Grant TypePost PhD Research Grant
Institutional AffiliationStanford U.
Grant numberGr. 9690
Approve DateOctober 5, 2018
Project TitleAlgee-Hewitt, Dr. Bridget, F.B., Stanford U., Stanford, CA - To aid research on 'Age-at-death in the Philippines: Integrating Skeletal Morphology, Life-History and New Methodologies to Improve Age Estimation.
Preliminary abstract: Adult age-at-death is one of the most important and still most challenging of the parameters of individual identity for use in both the forensic and bioarcheological contexts.
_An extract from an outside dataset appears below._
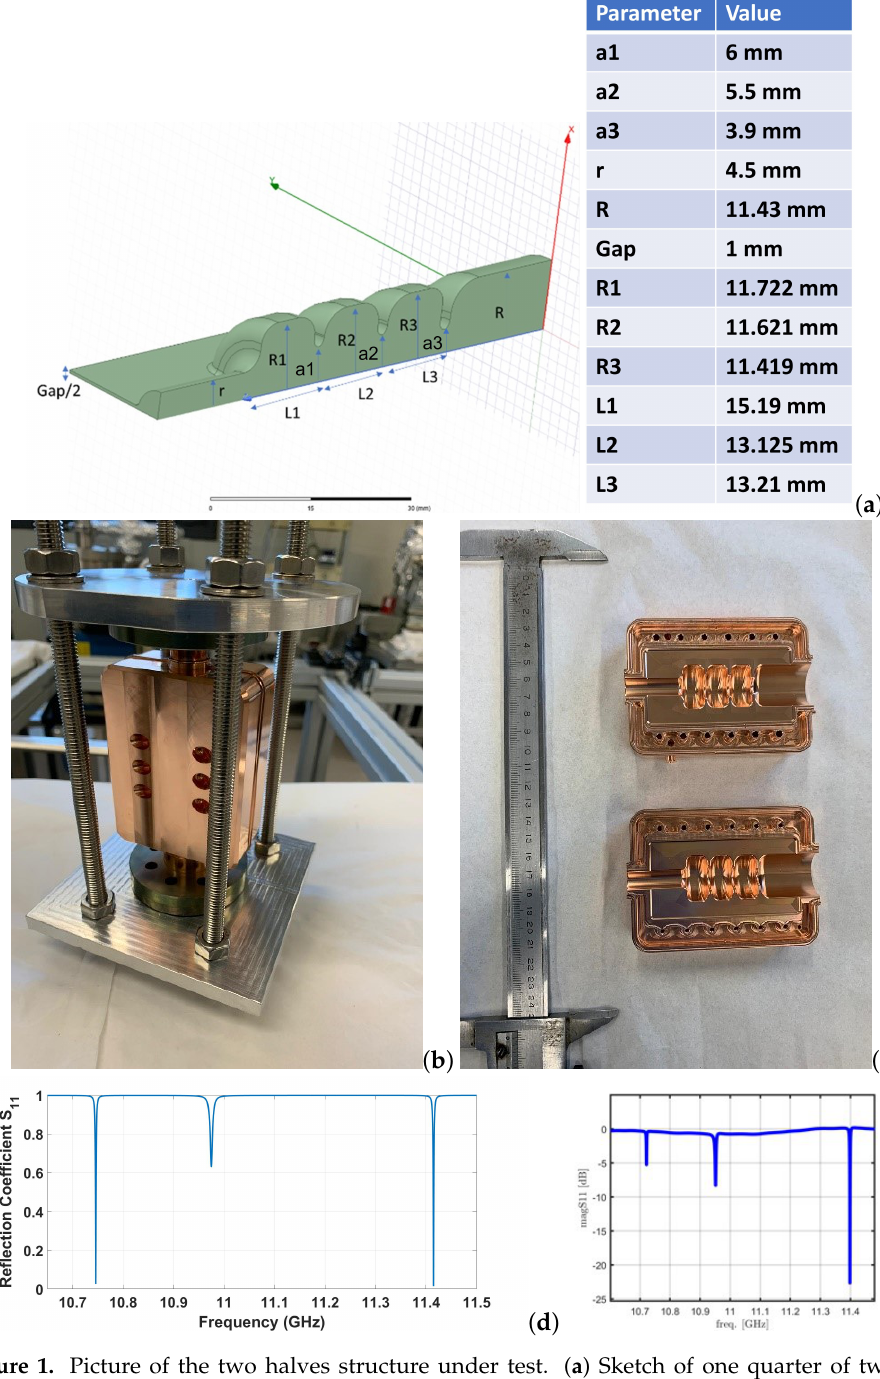
Figure 1. Picture of the two halves structure under test. ( a ) Sketch of one quarter of two half structures for simulation studies using ANSYS HFSS software ( b ) clamped structure for low-power tests; ( c ) two halves of the machining; ( d ) simulated structure frequency spectrum ( e ) measured frequency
While there have been considerable methodological advances in how chronological age information is inferred from the morphological expression of physiological age using a growing number of degenerative, or age-progressive, traits in the skeleton, the current discourse in biological anthropology has yet to adopt a more holistic approach to the study of skeletal aging: one that not only considers the effects of methodological and sampling choices on the practice of age estimation but also accounts for the many life-history factors that contribute to the observed variation, within individuals and among populations, in the senescence process. In this project, we adopt a multi-component approach to age-at-death estimation, using a new and previously unstudied cemetery sample of modern Filipinos. We have four major objectives: (1) Compare the rates and patterns of aging in the Philippines to those of other Asian and American populations to determine the need for population- and sex-specific methods. (2) Identify which life-history factors affect the reliability of age estimation and develop new Bayesian statistical models that account for these effects. (3) Quantify and compare error rates in age estimates among a series of aging methods, including both traditional and advanced visual-scoring-based methods, new probabilistic approaches to age estimation that are applicable to the conventional categorical trait scores, and an emerging, fully-computational framework for 3D data collection, shape analysis, and age prediction. (4) Provide recommendations for age estimation in forensic casework for individuals of presumed Filipino identity and for the paleodemographic reconstruction of mortality profiles in the Philippines.